I am fascinated by the idea of gardening. I want to feel warm earth between my fingers, and bite into a juicy tomato right off the vine. I want to preserve my crop and line the beautiful jars in rows that I can admire, and 'shop' from.
I think it all started when I was little. My parents have always had a garden. Like all other families: they had good years and bad. Sometimes we had issues with pests or drought or flooding. Gardening is always a gamble, but it was one that we won big with most of the time.
Hubby and I don't have the square footage my folks do though. Our house is on a small-ish lot which is almost totally shaded by enormous maple trees. There is a patch of the deck/patio which gets a good amount of sun daily, but it is a small patch to be sure.
For the past few years I've delved into container gardening, and it's been great fun (though with mediocre results). I keep trying though, because I know that someday I'll get it figured out.
|not my garden. pic via bing! images.|
Both books offer a lot of wonderful information and ideas for making the most of small spaces.
The "Urban Homesteading" book is a bit heavy-handed with the political aspect of gardening and spends a lot more time than I felt was necessary detailing things like Global Warming and Carbon Footprints. I don't choose to garden or preserve my own food out of a desire to be kind to the planet, or whatever.
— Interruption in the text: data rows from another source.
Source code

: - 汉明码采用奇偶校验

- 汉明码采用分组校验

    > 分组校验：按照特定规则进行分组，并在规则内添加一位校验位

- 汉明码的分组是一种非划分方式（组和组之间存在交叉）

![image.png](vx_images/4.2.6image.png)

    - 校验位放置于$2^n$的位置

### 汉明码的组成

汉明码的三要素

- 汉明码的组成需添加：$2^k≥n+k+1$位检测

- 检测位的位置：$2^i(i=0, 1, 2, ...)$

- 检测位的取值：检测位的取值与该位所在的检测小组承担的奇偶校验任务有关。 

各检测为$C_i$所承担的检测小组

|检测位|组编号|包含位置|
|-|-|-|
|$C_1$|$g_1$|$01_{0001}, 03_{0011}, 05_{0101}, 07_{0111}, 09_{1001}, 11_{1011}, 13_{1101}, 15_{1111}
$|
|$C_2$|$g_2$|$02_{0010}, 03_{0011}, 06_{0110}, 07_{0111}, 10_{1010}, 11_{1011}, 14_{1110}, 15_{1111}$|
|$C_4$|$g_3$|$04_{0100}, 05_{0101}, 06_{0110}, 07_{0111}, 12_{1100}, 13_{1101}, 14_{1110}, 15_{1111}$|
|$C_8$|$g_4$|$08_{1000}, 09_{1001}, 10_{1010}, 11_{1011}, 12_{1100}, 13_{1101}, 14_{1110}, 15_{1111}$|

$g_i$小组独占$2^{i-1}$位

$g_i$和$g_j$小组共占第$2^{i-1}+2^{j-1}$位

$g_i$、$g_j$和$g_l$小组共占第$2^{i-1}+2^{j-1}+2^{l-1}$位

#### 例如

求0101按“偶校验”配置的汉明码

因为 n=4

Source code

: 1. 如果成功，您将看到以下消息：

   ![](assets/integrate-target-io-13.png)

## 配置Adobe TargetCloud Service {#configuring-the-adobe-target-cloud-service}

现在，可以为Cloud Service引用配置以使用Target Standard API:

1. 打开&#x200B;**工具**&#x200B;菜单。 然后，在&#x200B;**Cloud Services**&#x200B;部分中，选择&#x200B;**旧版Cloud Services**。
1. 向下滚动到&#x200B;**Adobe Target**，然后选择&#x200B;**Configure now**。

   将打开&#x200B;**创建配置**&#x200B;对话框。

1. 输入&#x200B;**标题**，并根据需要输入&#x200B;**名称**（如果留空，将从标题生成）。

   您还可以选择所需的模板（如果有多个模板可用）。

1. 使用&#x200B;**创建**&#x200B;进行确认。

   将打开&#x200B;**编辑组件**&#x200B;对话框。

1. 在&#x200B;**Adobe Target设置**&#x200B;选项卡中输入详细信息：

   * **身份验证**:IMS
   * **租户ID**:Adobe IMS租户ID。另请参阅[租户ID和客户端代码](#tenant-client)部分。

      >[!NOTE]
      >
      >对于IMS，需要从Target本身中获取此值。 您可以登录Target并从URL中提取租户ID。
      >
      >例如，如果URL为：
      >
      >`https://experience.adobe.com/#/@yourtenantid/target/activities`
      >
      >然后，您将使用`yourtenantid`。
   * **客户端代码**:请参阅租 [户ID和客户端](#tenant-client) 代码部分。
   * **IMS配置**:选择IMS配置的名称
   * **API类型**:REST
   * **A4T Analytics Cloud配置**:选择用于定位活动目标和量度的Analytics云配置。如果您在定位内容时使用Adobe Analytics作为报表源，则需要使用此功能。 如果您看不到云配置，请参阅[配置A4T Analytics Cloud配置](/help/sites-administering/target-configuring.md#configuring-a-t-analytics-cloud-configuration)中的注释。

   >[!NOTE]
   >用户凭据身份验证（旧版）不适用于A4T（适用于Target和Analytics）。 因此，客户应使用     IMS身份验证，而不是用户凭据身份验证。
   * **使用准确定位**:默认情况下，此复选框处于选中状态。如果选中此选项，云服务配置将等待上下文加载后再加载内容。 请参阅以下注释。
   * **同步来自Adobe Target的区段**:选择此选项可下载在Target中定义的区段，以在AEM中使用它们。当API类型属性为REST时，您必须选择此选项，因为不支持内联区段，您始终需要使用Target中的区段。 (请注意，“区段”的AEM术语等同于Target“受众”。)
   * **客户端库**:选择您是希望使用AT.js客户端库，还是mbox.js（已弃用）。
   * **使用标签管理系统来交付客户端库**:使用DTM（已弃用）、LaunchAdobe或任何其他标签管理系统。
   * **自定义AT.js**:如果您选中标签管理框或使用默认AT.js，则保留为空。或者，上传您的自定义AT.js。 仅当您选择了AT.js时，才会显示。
I do it because it's smart, frugal and tradition. But I digress. This book is full of great pictures and some wonderful ideas. I don't have the space (or the accommodating neighbors) needed to grow animals, but the sections on goats and chickens were especially great. This one won't be my go-to book, but it will serve as a handy back-up.
I fell in love with the second book "The City Homesteader" almost from the first page. Filled with whimsical illustrations, it keeps to the basics. There are a lot of well thought out and detailed projects in this book, as well as a lot of general information that will be very helpful.
After reading the section on berries, I realized that we should plant raspberries (and I now know just the place to do it). I also learned how to make a potato barrel, a compost pile, and a rain barrel. I discovered why my heirloom tomatoes didn't produce much last year. I now want to get a strawberry pot and make some of those upside-down tomato planters (the book tells how to make your own). There are tips on growing indoors as well as all the helpful outdoor tips. I also found the edible plant identification section to be very informative. I know that I'll be using this book a lot. It is full of wonderful illustrations and great information. It's a fun read even if you have lots of room to plant, but I'd definitely recommend it to anyone with a space problem for sure.
Note: Review based upon my own opinion only. I was not compensated in any way.